Note also that $I(0) = 0$.
Now, we want $I(1)$; the resulting integral is something Mathematica can perform, and it outputs the following:
simp[a_] := -((Pi - 2 ArcTan[Sqrt[a]] + (Sqrt[3] Log[2 - Sqrt[3]])/Sqrt[a])/(6 + 2a))

DSolve[func'[a] == simp[a] && func[0] == 0, func[a], a] /. a -> 1 // FullSimplify

Out[80]= {{func[1] -> 
 1/48 (48 Catalan + 
  I (3 \[Pi]^2 - 4 I \[Pi] Log[729/512 (7 + 4 Sqrt[3])] + 
     24 (PolyLog[2, -2 - Sqrt[3]] - PolyLog[2, I (-2 + Sqrt[3])] +
         PolyLog[2, -2 + Sqrt[3]] - 
        PolyLog[2, -I (2 + Sqrt[3])])))}}

That is, the original integral has value $\frac{1}{8}$ times that, which is (on taking real parts, since I know the value is real) $$\frac{1}{96} \left(12 C+6 \Im\left(\text{Li}_2\left(i
   \left(-2+\sqrt{3}\right)\right)+\text{Li}_2\left(-i
   \left(2+\sqrt{3}\right)\right)\right)+\pi  \log \left(\frac{729}{512} \left(7+4
   \sqrt{3}\right)\right)\right)$$
1/96 (12 Catalan + 
 6 Im[PolyLog[2, I (-2 + Sqrt[3])] + 
  PolyLog[2, -I (2 + Sqrt[3])]] + \[Pi] Log[729/512 (7 + 4 Sqrt[3])])

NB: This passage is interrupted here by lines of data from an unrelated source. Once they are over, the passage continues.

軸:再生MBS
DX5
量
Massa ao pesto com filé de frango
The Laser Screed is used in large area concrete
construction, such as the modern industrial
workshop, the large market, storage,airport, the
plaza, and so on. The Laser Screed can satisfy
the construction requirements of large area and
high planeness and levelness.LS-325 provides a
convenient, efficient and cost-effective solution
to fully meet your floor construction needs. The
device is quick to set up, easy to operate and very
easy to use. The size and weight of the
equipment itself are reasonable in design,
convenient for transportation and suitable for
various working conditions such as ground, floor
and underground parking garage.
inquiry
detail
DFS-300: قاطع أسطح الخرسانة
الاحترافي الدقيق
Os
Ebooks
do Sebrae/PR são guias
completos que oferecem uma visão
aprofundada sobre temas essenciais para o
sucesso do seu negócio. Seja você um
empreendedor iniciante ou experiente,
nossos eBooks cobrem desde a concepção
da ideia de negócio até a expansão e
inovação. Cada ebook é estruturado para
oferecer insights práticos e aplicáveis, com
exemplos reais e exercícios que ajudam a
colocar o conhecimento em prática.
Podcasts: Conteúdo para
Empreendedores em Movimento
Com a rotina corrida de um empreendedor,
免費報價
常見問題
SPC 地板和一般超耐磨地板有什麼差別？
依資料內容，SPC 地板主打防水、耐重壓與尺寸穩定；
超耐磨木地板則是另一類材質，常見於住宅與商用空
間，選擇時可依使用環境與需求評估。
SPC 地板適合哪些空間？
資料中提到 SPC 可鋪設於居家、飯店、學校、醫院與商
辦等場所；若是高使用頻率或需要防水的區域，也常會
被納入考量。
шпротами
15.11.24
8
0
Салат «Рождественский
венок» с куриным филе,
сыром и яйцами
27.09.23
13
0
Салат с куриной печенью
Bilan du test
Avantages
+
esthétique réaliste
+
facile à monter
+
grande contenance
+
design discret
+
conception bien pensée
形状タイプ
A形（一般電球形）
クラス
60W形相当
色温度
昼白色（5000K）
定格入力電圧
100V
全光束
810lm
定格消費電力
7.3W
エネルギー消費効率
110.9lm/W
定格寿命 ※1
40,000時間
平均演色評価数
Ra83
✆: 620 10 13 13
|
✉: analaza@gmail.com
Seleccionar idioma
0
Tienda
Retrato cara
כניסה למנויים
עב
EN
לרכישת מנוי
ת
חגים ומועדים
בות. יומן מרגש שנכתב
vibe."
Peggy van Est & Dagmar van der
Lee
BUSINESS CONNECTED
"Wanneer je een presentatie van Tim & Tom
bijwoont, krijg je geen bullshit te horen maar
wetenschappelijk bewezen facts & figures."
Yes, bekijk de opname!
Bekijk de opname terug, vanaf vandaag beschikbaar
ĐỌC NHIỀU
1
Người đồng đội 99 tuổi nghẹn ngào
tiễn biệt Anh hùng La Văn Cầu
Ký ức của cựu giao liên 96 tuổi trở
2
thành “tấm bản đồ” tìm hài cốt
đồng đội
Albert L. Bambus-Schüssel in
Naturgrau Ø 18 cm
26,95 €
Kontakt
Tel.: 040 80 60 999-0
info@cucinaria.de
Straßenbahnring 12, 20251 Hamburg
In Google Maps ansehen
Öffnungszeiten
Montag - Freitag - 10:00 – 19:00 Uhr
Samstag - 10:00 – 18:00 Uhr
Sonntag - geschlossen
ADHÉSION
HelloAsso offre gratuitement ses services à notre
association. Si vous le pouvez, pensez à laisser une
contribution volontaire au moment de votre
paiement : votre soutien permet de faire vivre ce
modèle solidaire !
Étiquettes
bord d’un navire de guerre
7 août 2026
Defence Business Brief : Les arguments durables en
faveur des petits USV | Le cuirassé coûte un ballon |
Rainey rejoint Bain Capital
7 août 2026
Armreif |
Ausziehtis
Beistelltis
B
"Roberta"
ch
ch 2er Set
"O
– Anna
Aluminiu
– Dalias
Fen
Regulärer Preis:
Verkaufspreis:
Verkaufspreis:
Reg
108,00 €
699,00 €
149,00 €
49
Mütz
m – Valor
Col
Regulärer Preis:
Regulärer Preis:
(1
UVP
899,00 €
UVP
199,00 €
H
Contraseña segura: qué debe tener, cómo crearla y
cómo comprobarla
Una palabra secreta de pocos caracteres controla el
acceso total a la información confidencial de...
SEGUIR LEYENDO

A: Let $I$ denote the integral. Then Mathematica gives
$$I = \frac{1}{24}G - \frac{3\pi}{32}\log 2 + \frac{\pi}{16}\log 3 \approx 0.0497285555762 \cdots, $$
where $G$ is the Catalan's constant. Currently I obtained the following representation
$$ I = \frac{\pi}{16}\log(3/2) - \frac{1}{4} \int_{0}^{1} \frac{w \arctan w}{3-w^2} \, dw, $$
though I am not sure if this will lead me to a correct way. I will update my answer when I find a full solution.